▶ **Collected data entries**
━━━━━━━━━━━━━━━━━━━━━━━━━━━━━━

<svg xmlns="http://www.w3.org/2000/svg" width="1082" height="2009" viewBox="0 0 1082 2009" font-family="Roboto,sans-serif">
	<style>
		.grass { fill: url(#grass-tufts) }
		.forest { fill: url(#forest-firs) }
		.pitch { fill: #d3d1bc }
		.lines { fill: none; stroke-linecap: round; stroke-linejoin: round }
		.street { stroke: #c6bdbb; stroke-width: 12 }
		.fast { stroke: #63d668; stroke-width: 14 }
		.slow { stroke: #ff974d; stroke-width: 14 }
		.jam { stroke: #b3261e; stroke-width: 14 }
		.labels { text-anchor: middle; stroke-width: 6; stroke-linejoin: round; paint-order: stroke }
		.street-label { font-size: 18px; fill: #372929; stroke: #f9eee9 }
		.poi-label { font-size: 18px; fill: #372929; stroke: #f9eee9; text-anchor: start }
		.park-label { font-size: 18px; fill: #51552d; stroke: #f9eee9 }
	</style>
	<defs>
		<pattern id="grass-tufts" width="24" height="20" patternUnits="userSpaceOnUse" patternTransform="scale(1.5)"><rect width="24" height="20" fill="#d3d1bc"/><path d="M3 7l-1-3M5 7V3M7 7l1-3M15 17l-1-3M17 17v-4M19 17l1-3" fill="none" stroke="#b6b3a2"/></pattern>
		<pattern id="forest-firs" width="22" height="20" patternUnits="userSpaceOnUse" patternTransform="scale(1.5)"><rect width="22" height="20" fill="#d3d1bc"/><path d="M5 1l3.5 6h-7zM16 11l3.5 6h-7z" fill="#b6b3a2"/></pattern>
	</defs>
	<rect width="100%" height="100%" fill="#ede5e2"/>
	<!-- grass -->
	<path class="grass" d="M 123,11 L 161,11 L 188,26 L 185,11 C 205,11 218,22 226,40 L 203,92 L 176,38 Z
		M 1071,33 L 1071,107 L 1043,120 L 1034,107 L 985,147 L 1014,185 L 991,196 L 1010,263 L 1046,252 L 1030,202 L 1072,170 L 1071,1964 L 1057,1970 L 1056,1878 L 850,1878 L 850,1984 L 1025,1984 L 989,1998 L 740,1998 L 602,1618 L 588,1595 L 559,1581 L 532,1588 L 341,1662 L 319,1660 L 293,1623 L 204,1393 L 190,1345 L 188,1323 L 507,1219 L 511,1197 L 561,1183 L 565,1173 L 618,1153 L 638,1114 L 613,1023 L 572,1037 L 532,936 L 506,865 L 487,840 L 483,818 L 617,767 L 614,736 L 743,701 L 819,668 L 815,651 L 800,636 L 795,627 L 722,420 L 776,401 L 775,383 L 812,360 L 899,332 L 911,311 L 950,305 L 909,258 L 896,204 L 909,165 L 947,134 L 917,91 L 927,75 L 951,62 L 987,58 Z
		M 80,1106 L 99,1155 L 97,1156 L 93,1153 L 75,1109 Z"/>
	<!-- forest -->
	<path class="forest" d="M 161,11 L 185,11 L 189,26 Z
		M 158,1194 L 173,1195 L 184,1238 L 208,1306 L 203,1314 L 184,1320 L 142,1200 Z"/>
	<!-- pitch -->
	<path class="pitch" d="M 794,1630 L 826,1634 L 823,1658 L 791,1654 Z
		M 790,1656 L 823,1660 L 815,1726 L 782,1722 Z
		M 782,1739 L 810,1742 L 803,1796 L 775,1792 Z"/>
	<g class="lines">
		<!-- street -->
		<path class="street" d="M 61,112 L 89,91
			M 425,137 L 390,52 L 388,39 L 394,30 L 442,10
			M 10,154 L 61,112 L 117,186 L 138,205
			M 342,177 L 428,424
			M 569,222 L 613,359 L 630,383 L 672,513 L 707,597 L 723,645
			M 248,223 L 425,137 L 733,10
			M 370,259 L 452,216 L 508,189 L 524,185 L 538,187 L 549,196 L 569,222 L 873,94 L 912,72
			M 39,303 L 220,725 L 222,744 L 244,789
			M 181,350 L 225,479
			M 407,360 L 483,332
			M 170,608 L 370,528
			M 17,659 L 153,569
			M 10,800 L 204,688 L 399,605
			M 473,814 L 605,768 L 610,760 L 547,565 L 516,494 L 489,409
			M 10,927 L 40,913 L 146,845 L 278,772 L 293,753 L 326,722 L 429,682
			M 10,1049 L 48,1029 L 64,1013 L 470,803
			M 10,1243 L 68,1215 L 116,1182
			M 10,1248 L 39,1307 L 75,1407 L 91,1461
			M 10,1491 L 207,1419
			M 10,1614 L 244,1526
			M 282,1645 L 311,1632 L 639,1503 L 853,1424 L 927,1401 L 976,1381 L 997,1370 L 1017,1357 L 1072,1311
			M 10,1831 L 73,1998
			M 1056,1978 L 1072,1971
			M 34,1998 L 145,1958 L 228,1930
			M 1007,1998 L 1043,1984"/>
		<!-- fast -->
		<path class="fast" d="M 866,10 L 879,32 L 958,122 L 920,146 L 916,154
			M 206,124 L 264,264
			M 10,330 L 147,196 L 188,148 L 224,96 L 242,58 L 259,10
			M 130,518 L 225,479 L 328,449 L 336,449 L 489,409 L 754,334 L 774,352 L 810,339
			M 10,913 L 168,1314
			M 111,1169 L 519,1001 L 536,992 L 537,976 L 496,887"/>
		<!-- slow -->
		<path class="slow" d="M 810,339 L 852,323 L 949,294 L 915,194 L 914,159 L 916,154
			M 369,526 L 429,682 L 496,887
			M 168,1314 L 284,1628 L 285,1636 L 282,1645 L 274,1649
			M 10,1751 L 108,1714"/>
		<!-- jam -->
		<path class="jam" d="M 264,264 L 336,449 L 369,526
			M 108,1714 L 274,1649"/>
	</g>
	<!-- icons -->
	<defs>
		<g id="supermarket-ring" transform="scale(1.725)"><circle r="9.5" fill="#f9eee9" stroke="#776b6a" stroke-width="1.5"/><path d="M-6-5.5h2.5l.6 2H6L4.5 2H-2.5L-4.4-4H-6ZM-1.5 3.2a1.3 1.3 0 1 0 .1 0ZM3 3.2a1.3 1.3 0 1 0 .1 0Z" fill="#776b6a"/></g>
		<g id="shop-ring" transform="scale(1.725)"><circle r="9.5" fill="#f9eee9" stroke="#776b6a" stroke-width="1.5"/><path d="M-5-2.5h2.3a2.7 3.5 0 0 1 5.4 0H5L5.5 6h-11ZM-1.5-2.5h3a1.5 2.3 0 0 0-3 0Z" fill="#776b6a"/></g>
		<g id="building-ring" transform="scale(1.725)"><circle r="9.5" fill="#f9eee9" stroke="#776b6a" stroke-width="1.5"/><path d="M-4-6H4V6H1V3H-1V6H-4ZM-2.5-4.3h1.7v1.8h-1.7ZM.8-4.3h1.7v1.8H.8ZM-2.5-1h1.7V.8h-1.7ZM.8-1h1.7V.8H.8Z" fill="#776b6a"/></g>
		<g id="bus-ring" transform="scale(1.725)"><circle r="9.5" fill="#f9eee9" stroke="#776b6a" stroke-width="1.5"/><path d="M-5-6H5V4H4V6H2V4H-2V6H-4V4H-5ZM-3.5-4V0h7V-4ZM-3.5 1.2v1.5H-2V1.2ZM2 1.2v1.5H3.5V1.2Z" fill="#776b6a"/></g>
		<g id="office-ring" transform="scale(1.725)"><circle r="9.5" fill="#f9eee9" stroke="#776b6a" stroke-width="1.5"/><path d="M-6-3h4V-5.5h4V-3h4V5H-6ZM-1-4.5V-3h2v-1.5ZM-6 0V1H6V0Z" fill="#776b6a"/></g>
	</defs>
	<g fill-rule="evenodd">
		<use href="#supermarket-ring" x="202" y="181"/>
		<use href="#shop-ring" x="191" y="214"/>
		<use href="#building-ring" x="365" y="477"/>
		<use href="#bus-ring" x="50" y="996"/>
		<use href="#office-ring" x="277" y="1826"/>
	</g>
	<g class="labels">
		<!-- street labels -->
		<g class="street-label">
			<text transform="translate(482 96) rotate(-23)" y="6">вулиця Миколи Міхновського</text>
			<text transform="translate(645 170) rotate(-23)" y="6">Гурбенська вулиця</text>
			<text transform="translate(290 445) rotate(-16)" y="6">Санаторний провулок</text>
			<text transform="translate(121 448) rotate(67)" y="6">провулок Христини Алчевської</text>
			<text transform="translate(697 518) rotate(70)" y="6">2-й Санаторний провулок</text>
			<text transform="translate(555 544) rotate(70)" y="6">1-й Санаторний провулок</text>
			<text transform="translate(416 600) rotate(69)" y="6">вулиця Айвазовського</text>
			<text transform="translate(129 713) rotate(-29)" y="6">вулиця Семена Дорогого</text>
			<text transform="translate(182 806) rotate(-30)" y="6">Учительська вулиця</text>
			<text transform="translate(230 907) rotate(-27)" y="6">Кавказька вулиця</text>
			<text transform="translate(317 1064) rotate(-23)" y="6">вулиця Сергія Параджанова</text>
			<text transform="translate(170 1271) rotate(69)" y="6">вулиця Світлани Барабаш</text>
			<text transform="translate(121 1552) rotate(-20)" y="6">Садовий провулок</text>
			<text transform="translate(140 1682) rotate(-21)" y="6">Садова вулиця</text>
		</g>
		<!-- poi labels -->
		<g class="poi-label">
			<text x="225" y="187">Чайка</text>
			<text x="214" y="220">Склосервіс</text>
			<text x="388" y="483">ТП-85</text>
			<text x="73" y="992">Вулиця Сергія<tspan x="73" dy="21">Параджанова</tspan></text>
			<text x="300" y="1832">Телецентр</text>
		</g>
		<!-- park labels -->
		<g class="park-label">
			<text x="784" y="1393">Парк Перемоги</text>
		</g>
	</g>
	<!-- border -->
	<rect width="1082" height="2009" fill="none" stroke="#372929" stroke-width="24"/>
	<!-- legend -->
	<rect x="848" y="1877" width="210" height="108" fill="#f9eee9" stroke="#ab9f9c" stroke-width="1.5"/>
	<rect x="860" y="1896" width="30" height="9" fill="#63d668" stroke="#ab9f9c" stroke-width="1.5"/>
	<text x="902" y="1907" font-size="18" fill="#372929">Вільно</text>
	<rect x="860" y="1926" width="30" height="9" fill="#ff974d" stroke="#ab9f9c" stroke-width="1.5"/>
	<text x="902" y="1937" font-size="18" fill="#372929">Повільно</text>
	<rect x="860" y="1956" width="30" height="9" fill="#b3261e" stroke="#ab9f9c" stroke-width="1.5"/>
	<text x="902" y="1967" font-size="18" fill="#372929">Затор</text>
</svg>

━━━━━━━━━━━━━━━━━━━━━━━━━━━━━━

▶ **What this task involves**
Please copy out each line in the entries that mentions the string "lines".

▶ **Answer to the problem**
		.lines { fill: none; stroke-linecap: round; stroke-linejoin: round }
	<g class="lines">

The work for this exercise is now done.